Por outro lado, conforme resulta do artigo 17.° da directiva, o tempo de residência no Estado‑Membro é apenas um dos elementos que devem ser tidos em conta por este último ao examinar um pedido e não pode ser imposto um período de espera sem ter em consideração, em casos específicos, todos os elementos pertinentes. O mesmo é válido para o critério da capacidade de acolhimento do Estado‑Membro, que pode ser um dos elementos tomados em consideração no exame de um pedido, mas não pode ser interpretado no sentido de que autoriza qualquer sistema de quotas ou a imposição de um prazo de espera de três anos sem ter em conta as circunstâncias particulares de casos específicos. Com efeito, a análise de todos os elementos, tal como prevista no artigo 17.° da directiva, não permite ter apenas esse elemento em consideração e exige que se proceda a um exame real da capacidade de acolhimento no momento do pedido.

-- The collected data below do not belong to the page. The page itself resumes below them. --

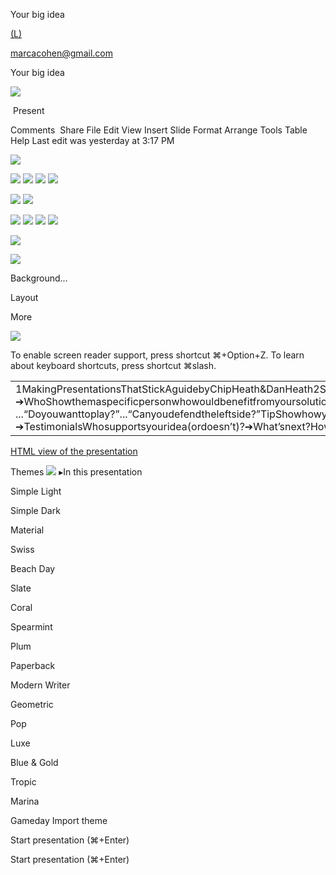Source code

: Your big idea

[(L)](https://docs.google.com/presentation/u/0/?authuser=0&usp=slides_web)

[marcacohen@gmail.com](https://accounts.google.com/SignOutOptions?hl=en&continue=https://docs.google.com/presentation/u/0/d/1k3LeuP9ALyke3uK-qQCw20kPDVkaxU9CUcQYCYIhyK8/edit%3Fntd%3D1%26usp%3Dslides_home%26ths%3Dtrue)

Your big idea

![]("//ssl.gstatic.com/docs/common/jfk_sprite169.png")

 Present

Comments
 Share
File
Edit
View
Insert
Slide
Format
Arrange
Tools
Table
Help
Last edit was yesterday at 3:17 PM

![]("//ssl.gstatic.com/docs/common/jfk_sprite169.png")

![]("//ssl.gstatic.com/docs/common/jfk_sprite169.png")
![]("//ssl.gstatic.com/docs/common/jfk_sprite169.png")
![]("//ssl.gstatic.com/docs/common/jfk_sprite169.png")
![]("//ssl.gstatic.com/docs/common/jfk_sprite169.png")

![]("//ssl.gstatic.com/docs/common/jfk_sprite169.png")
![]("//ssl.gstatic.com/docs/common/jfk_sprite169.png")

![]("//ssl.gstatic.com/docs/common/jfk_sprite169.png")
![]("//ssl.gstatic.com/docs/common/jfk_sprite169.png")
![]("//ssl.gstatic.com/docs/common/jfk_sprite169.png")
![]("//ssl.gstatic.com/docs/common/jfk_sprite169.png")

![]("//ssl.gstatic.com/docs/common/jfk_sprite169.png")

![]("//ssl.gstatic.com/docs/common/jfk_sprite169.png")

Background...

Layout

More

![]("//ssl.gstatic.com/docs/common/jfk_sprite169.png")

To enable screen reader support, press shortcut ⌘+Option+Z. To learn about keyboard shortcuts, press shortcut ⌘slash.

|     |     |
| --- | --- |
| 1MakingPresentationsThatStickAguidebyChipHeath&DanHeath2SellingyourideaCreatedinpartnershipwithChipandDanHeath,authorsofthebestsellingbookMadeToStick,thistemplateadvisesusersonhowtobuildanddeliveramemorablepresentationofanewproduct,service,oridea.31.IntroChooseoneapproachtograbtheaudience’sattentionrightfromthestart:unexpected,emotional,orsimple.➔UnexpectedHighlightwhat’snew,unusual,orsurprising.➔EmotionalGivepeopleareasontocare.➔SimpleProvideasimpleunifyingmessageforwhatistocome4Howmanylanguagesdoyouneedtoknowtocommunicatewiththerestoftheworld?TipInthisexample,we’releadingoffwithsomethingunexpected.Whiletheaudienceistryingtocomeupwithanumber,we’llsurprisethemwiththenextslide.5Justone!Yourown.(Withalittlehelpfromyoursmartphone)TipRemember.Ifsomethingsoundslikecommonsense,peoplewillignoreit.Highlightwhatisunexpectedaboutyourtopic.6TheGoogleTranslateappcanrepeatanythingyousayinuptoNINETYLANGUAGESfromGermanandJapanesetoCzechandZuluTipDon’twaittilltheendofthepresentationtogivethebottomline.Revealyourproductoridea(inthiscaseatranslationapp)upfront.72.ExamplesBytheendofthissection,youraudienceshouldbeabletovisualize:➔WhatWhatisthepainyoucurewithyoursolution?➔WhoShowthemaspecificpersonwhowouldbenefitfromyoursolution.8MeetAlberto.HerecentlymovedfromSpaintoasmalltowninNorthernIreland.Helovedsoccer,butfearedhehadnowaytotalktoacoachorteammates.TipTelltheaudienceabouttheproblemthroughastory​,ideallyaperson.9MeetMarcos.HerecentlyopenedacamerashopneartheLouvreinParis.Visitorstohisstore,mostlytourists,speakmanydifferentlanguagesmakinganythingbeyondasimpletransactionachallenge.TipIfoneexampleisn’tsufficienttohelppeopleunderstandthebreadthofyouridea,pickacoupleofexamples.*Story**for**illustration**purposes**only*10AtranslationbarrierleftAlbertofeelinglonelyandhurtMarco’sbusiness.TipIdeally,speakofpeopleinverydifferentsituations,butwhereeachcouldbenefitfromyoursolution.11Then,MarcosdiscoveredGoogleTranslateHehashisvisitingcustomersspeaktheircameraissuesintotheapp.He’sabletogivethemafriendly,personalizedexperiencebyunderstandingexactlywhattheyneed.12AsimplegestureCoachesGaryandGlenknewnoSpanish.TheyusedGoogleTranslatetoinviteAlbertotojoinin​...“Doyouwanttoplay?”...“Canyoudefendtheleftside?”TipShowhowyoursolutionhelpsthepersoninthestoryreachhisorhergoals.13FromoutsidertostarAlbertoscored30goalsin21games.HeisnowbeingscoutedbyseveralprofessionalclubsinthePremierLeague.Andhe’safavoriteoftheotherboysontheteam.SeeashortvideoonAlberto’sstoryTipStoriesbecomemorecrediblewhentheyuseconcretedetailssuchasthespecificcomplexmovesAlbertolearnedthroughTranslateandhis30goalsin21gamesperformancestats.143.ExamplesPeopleneedtounderstandhowrareorfrequentyourexamplesare.Pick1or2statisticsandmakethemasconcreteaspossible.Statsaregenerallynotsticky,buthereareafewtactics:➔RelateDeliverdatawithinthecontextofastoryyou’vealreadytold➔CompareMakebignumbersdigestiblebyputtingtheminthecontextofsomethingfamiliar15It’snosurpriseMarcosusesGoogleTranslateinhisshopregularly.Thereare23officiallyrecognizedlanguagesintheEU.Source:theguardian.comTipDon’tletdatastandalone.Alwaysrelateitbacktoastoryyou’vealreadytold,inthiscase,Marco’sshop.16Morethan50millionAmericanstravelledabroadin2015THAT’SMORETHANTHEPOPULATIONOFCALIFORNIAANDTEXASCOMBINEDTipWhenanumberistoolargeortoosmalltoeasilycomprehend,clarifyitwithacomparisontosomethingfamiliar.Source:travel.trade.gov174.ClosingBuildconfidencearoundyourproductorideabyincludingatleastoneofthetheseslides:➔MilestonesWhathasbeenaccomplishedandwhatmightbelefttotackle?➔TestimonialsWhosupportsyouridea(ordoesn’t)?➔What’snext?Howcantheaudiencegetinvolvedorfindoutmore?18Milestones20142015October2014TranslatewebpageswithChromeextensionAugust2015TranslateconversationsthroughyourAndroidwatchOctober2015TranslatetextwithinanappNovember2015TranslatewrittentextfromEnglishorGermantoArabicwiththeclickofacamera19WhatpeoplearesayingTranslatehasofficiallyinspiredmetolearnFrenchAbbyAuthor,NYCWiththisapp,I’mconfidenttoplanatriptoruralVietnamWendyWriter,CAVisualtranslationfeelslikemagicRonnyReader,NYC*Quotes**for**illustration**purposes**only*20Knowa2ndlanguage?MakeGoogleTranslateevenbetterbyjoiningthe​community​.TipInspireyouraudiencetoactontheinformationtheyjustlearned.Dependingonyouridea,thiscanbeanythingfromdownloadinganapptojoininganorganization.21Goodluck!Wehopeyou’llusethesetipstogooutanddeliveramemorablepitchforyourproductorservice!Formore(free)presentationtipsrelevanttoothertypesofmessages,gotoheathbrothers.com/presentationsFormoreaboutmakingyourideasstickwithothers,checkoutourbook! | MakingPresentationsThatStickAguidebyChipHeath&DanHeath<br>Clicktoaddspeakernotes<br>Explore |

[HTML view of the presentation](https://docs.google.com/presentation/u/0/d/1k3LeuP9ALyke3uK-qQCw20kPDVkaxU9CUcQYCYIhyK8/htmlpresent)

Themes
![]("//ssl.gstatic.com/docs/common/jfk_sprite169.png")
▸In this presentation

Simple Light

Simple Dark

Material

Swiss

Beach Day

Slate

Coral

Spearmint

Plum

Paperback

Modern Writer

Geometric

Pop

Luxe

Blue & Gold

Tropic

Marina

Gameday
Import theme

Start presentation (⌘+Enter)

Start presentation (⌘+Enter)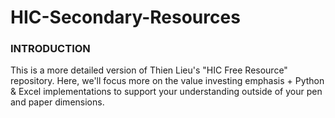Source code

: # HIC-Secondary-Resources

<h3> INTRODUCTION </h3>
This is a more detailed version of Thien Lieu's "HIC Free Resource" repository. 
Here, we'll focus more on the value investing emphasis + Python & Excel implementations to support your understanding outside of your pen and paper dimensions. 
<br>
<br>
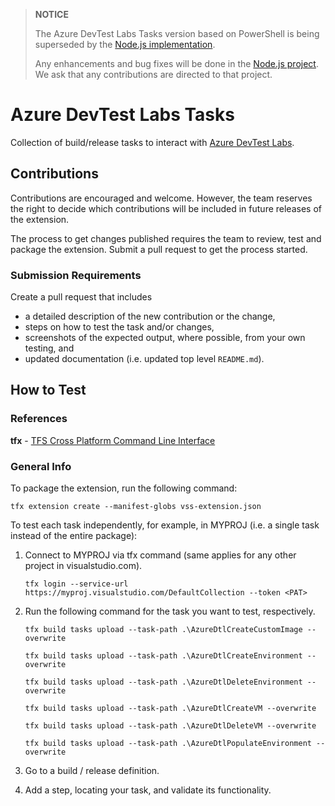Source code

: > **NOTICE**
>
> The Azure DevTest Labs Tasks version based on PowerShell is being superseded by the [Node.js implementation](https://github.com/Azure/azure-devtestlab/tree/master/tasks/Node).
>
> Any enhancements and bug fixes will be done in the [Node.js project](https://github.com/Azure/azure-devtestlab/tree/master/tasks/Node). We ask that any contributions are directed to that project.

# Azure DevTest Labs Tasks

Collection of build/release tasks to interact with [Azure DevTest Labs](https://azure.microsoft.com/en-us/services/devtest-lab/).

## Contributions

Contributions are encouraged and welcome. However, the team reserves the right to decide which contributions will be included in future releases of the extension.

The process to get changes published requires the team to review, test and package the extension. Submit a pull request to get the process started.

### Submission Requirements

Create a pull request that includes
* a detailed description of the new contribution or the change,
* steps on how to test the task and/or changes,
* screenshots of the expected output, where possible, from your own testing, and
* updated documentation (i.e. updated top level `README.md`).

## How to Test

### References

**tfx** - [TFS Cross Platform Command Line Interface](https://github.com/Microsoft/tfs-cli)

### General Info

To package the extension, run the following command:

`tfx extension create --manifest-globs vss-extension.json`

To test each task independently, for example, in MYPROJ (i.e. a single task instead of the entire package):

1. Connect to MYPROJ via tfx command (same applies for any other project in visualstudio.com).

   `tfx login --service-url https://myproj.visualstudio.com/DefaultCollection --token <PAT>`

2. Run the following command for the task you want to test, respectively.

   `tfx build tasks upload --task-path .\AzureDtlCreateCustomImage --overwrite`

   `tfx build tasks upload --task-path .\AzureDtlCreateEnvironment --overwrite`

   `tfx build tasks upload --task-path .\AzureDtlDeleteEnvironment --overwrite`

   `tfx build tasks upload --task-path .\AzureDtlCreateVM --overwrite`

   `tfx build tasks upload --task-path .\AzureDtlDeleteVM --overwrite`
	
   `tfx build tasks upload --task-path .\AzureDtlPopulateEnvironment --overwrite`

3. Go to a build / release definition.
4. Add a step, locating your task, and validate its functionality.

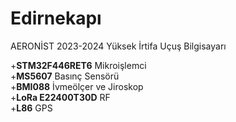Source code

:# Edirnekapı 
AERONİST 2023-2024 Yüksek İrtifa Uçuş Bilgisayarı <br>
   
+**STM32F446RET6** Mikroişlemci <br>
+**MS5607** Basınç Sensörü <br>
+**BMI088** İvmeölçer ve Jiroskop <br>
+**LoRa E22400T30D** RF <br>
+**L86** GPS <br>
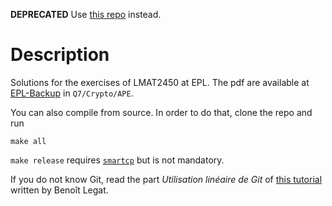 **DEPRECATED** Use [this repo](https://github.com/Gp2mv3/Syntheses/) instead.

Description
===========

Solutions for the exercises of LMAT2450 at EPL.
The pdf are available at [EPL-Backup](https://www.dropbox.com/sh/5a1dfg8e17bbgkw/bgVWq1icjf)
in `Q7/Crypto/APE`.

You can also compile from source.
In order to do that, clone the repo and run

    make all
`make release` requires
[`smartcp`](https://github.com/blegat/smartcp)
but is not mandatory.

If you do not know Git,
read the part *Utilisation linéaire de Git* of
[this tutorial](http://sites.uclouvain.be/SystInfo/notes/Outils/html/git.html)
written by Benoît Legat.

Ao efectuarem essa análise, nos termos do artigo 5.°, n.° 5, da directiva, os Estados‑Membros devem ainda, procurar assegurar que o interesse superior dos filhos menores seja tido em devida consideração.

Por conseguinte, não se pode considerar que o artigo 8.° da directiva viola o direito fundamental ao respeito pela vida familiar ou a obrigação de tomar em consideração o interesse superior da criança, nem enquanto tal nem na medida em que autorizaria expressa ou implicitamente os Estados Membros a agir dessa forma.